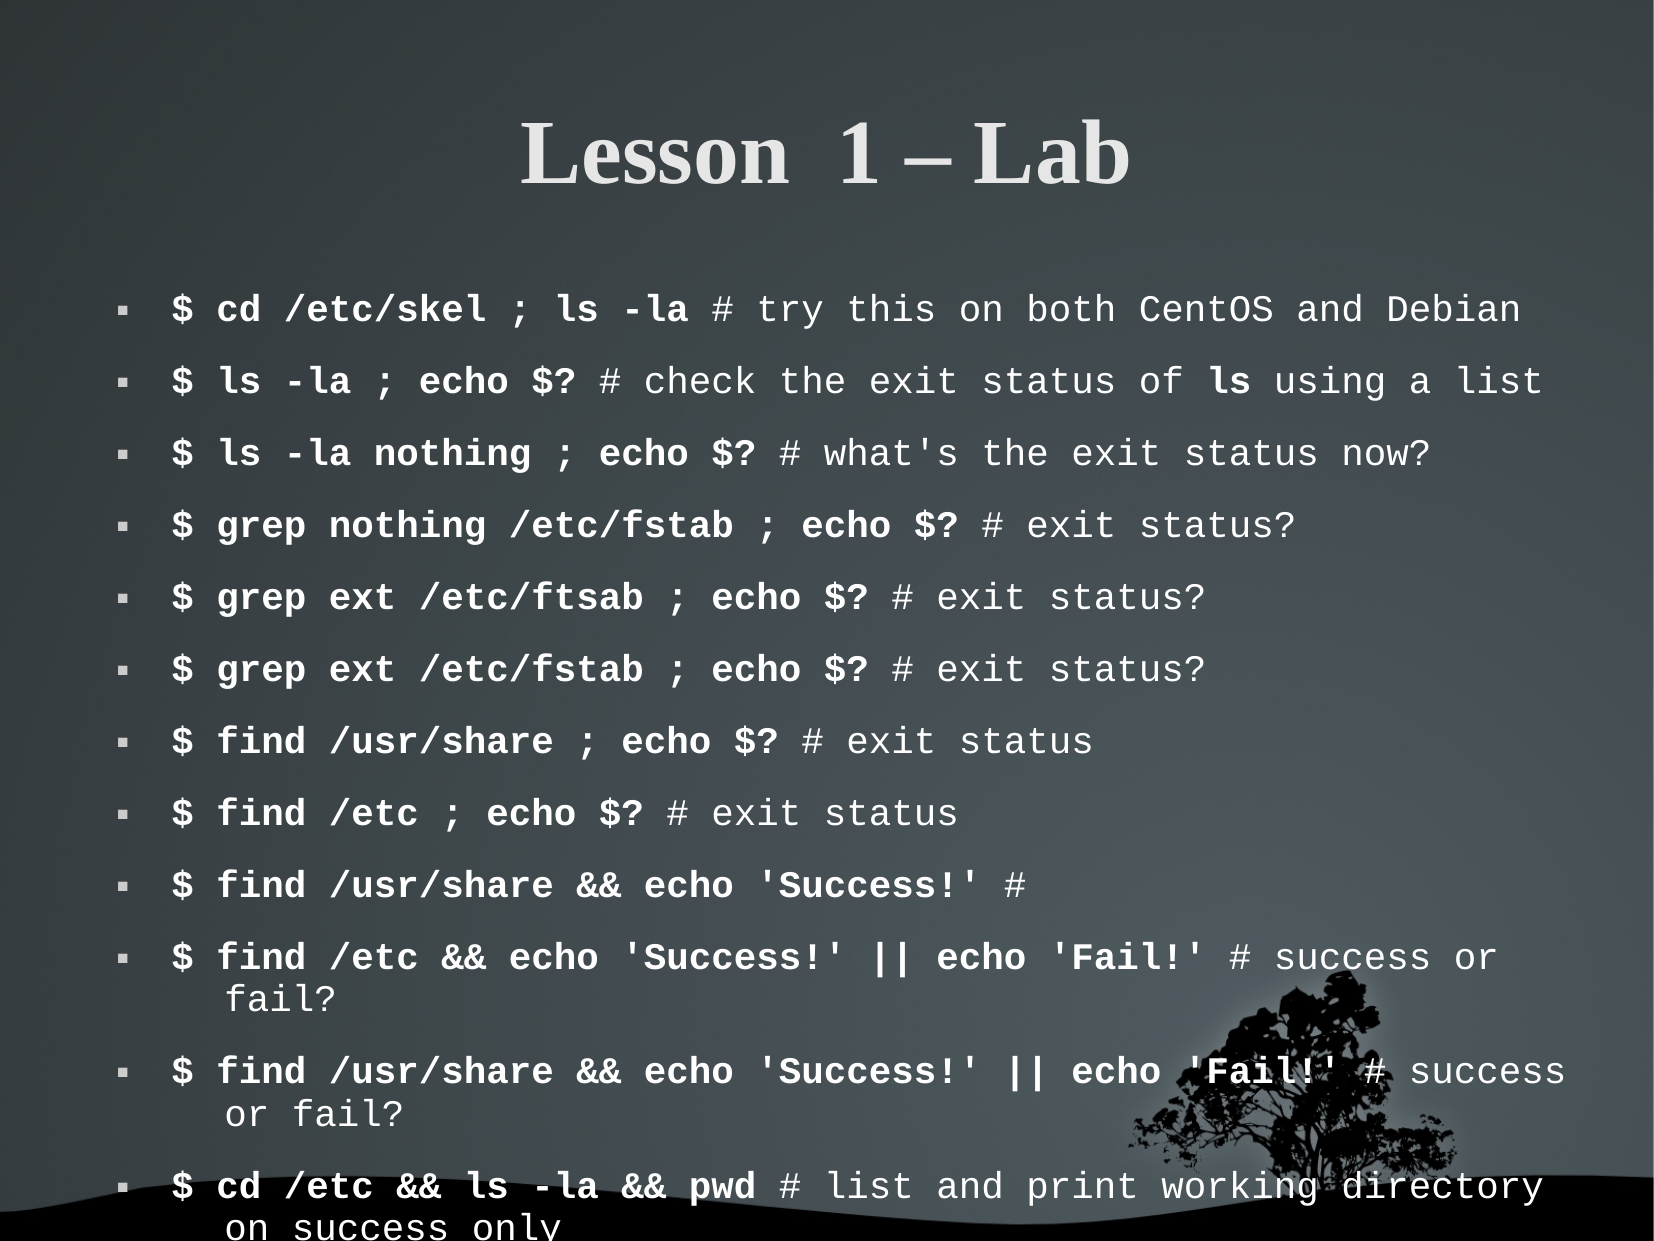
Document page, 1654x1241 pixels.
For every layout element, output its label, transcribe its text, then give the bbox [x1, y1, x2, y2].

picture [0, 0, 1654, 1241]
list $ cd /etc/skel ; ls -la # try this on both CentOS and Debian $ ls -la ; echo $? # check the exit status of ls using a list $ ls -la nothing ; echo $? # what's the exit status now? $ grep nothing /etc/fstab ; echo $? # exit status? $ grep ext /etc/ftsab ; echo $? # exit status? $ grep ext /etc/fstab ; echo $? # exit status? $ find /usr/share ; echo $? # exit status $ find /etc ; echo $? # exit status $ find /usr/share && echo 'Success!' # $ find /etc && echo 'Success!' || echo 'Fail!' # success or fail? $ find /usr/share && echo 'Success!' || echo 'Fail!' # success or fail? $ cd /etc && ls -la && pwd # list and print working directory on success only $ cd # back to homedir $ cd /etc || ls -la || pwd # what happens here? [82, 290, 1571, 1205]
title Lesson 1 – Lab [82, 49, 1571, 257]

## WHAT IS ASKED
Quote the items above exactly as they appear, leaving out the pictures.

## OUTPUT BELOW
Document page, 1654x1241 pixels.
For every layout element, output its label, transcribe its text, then give the bbox [x1, y1, x2, y2].

picture [0, 0, 1654, 1241]
list $ cd /etc/skel ; ls -la # try this on both CentOS and Debian $ ls -la ; echo $? # check the exit status of ls using a list $ ls -la nothing ; echo $? # what's the exit status now? $ grep nothing /etc/fstab ; echo $? # exit status? $ grep ext /etc/ftsab ; echo $? # exit status? $ grep ext /etc/fstab ; echo $? # exit status? $ find /usr/share ; echo $? # exit status $ find /etc ; echo $? # exit status $ find /usr/share && echo 'Success!' # $ find /etc && echo 'Success!' || echo 'Fail!' # success or fail? $ find /usr/share && echo 'Success!' || echo 'Fail!' # success or fail? $ cd /etc && ls -la && pwd # list and print working directory on success only $ cd # back to homedir $ cd /etc || ls -la || pwd # what happens here? [82, 290, 1571, 1205]
title Lesson 1 – Lab [82, 49, 1571, 257]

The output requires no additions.